Of course, not everything about Van Tassel or the Integratron is so innocent. His son and grandson parrot some of the paranoia often coupled with fringe pseudoscience, particularly their belief that the government maneuvered to sabotage the free energy-producing Integratron (since they also believed a mis-calibration could result in an an explosion big enough to wipe Southern California off the map, it's hard to see why government interest would incense them). But their paranoia wasn't unjustified, just misplaced.

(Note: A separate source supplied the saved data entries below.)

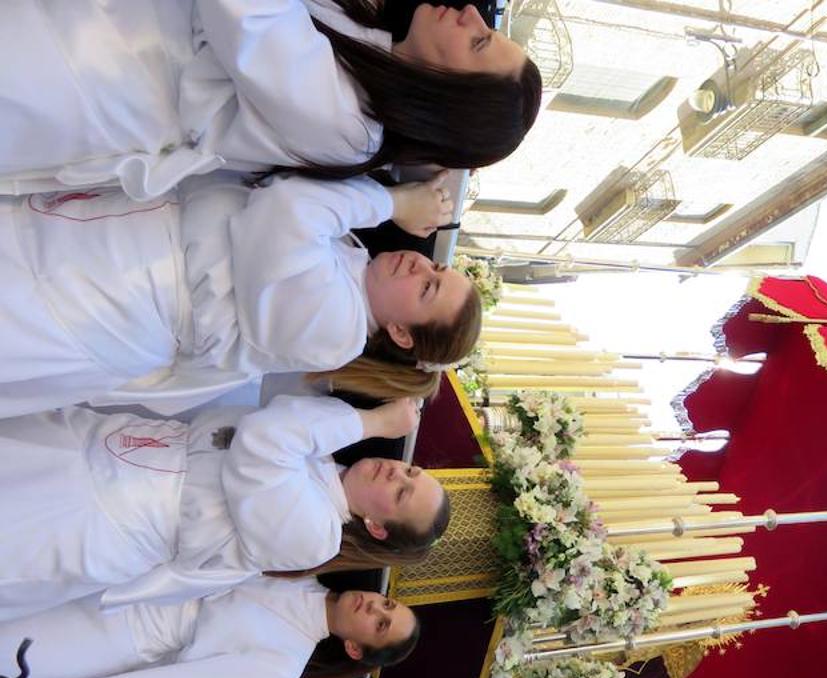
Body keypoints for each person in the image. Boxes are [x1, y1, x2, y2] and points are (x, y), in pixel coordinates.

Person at [0, 173, 481, 418]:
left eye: (426, 288)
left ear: (399, 332)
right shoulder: (355, 266)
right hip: (125, 255)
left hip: (121, 293)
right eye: (435, 266)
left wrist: (393, 202)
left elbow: (283, 211)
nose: (418, 264)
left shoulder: (339, 331)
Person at [0, 1, 542, 199]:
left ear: (451, 97)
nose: (472, 13)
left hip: (91, 77)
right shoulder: (374, 49)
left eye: (479, 42)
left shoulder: (352, 125)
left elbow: (245, 13)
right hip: (110, 45)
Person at [0, 394, 448, 618]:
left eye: (401, 494)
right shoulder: (321, 453)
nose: (395, 473)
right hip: (102, 443)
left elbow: (261, 440)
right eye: (409, 472)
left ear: (376, 527)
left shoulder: (318, 538)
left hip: (107, 520)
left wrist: (375, 420)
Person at [0, 576, 419, 678]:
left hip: (110, 637)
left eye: (381, 624)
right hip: (108, 575)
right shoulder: (308, 567)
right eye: (387, 604)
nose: (374, 607)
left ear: (354, 649)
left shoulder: (282, 662)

All along the way, the FBI infiltrated the growing UFO community around Van Tassel, convinced Karl Marx lurked somewhere at the bottom of their extraterrestrial love philosophy. Similar to other radical groups subverted by intelligence programs like COINTELPRO, the FBI treated anything politically to the left of Lyndon B. Johnson as de facto Commie subversion. Most horrifying are the letters from everyday citizens to the Bureau. "The enclosed pamphlet is something. My first reaction was one of fear that someone might see me reading it. I could not help find in it many things that might be as though one were reading Marxism. The very layout of this place is ideal for one or a group to be of danger. I do hope I have not given the impression of a 'busy body,' but these facts are on my mind," one woman wrote the FBI.

But while Calling All Earthlings feints at larger conspiracies, it's far more about how human alienness can be, particularly in California. "The rise of a desert consciousness is part of the California syndrome. It speaks to a deep, inner mystical core," says Dr. Kevin Starr, a historian at the University of Southern California. "There's the whole concept of escape from time, into eternity, as part of the mystical experience."

Starr describes in academic vernacular what so many of the subjects in Calling All Earthlings voice in their own way: the profound subjectivity of life, where people can shape not only themselves, but the whole universe. Opposite Starr on the spectrum is a man interviewed in the dark of the desert in the middle of the night, who takes a break from his beer and vague, cosmic soliloquy to spark up a cannabis bubbler. But most of the people we meet in Calling All Earthlings are somewhere in the middle, such as production associate Jackson Barlow, who describes the many pilgrims to this desert community as "looking for that external alien, that extraterrestrial in some sort of humanoid form, that comes down from a metal spaceship," but finds their journey took them to a different place. "That preconception changes then to the realization that you yourself are the aliens."

Calling All Earthlings is available now on VOD.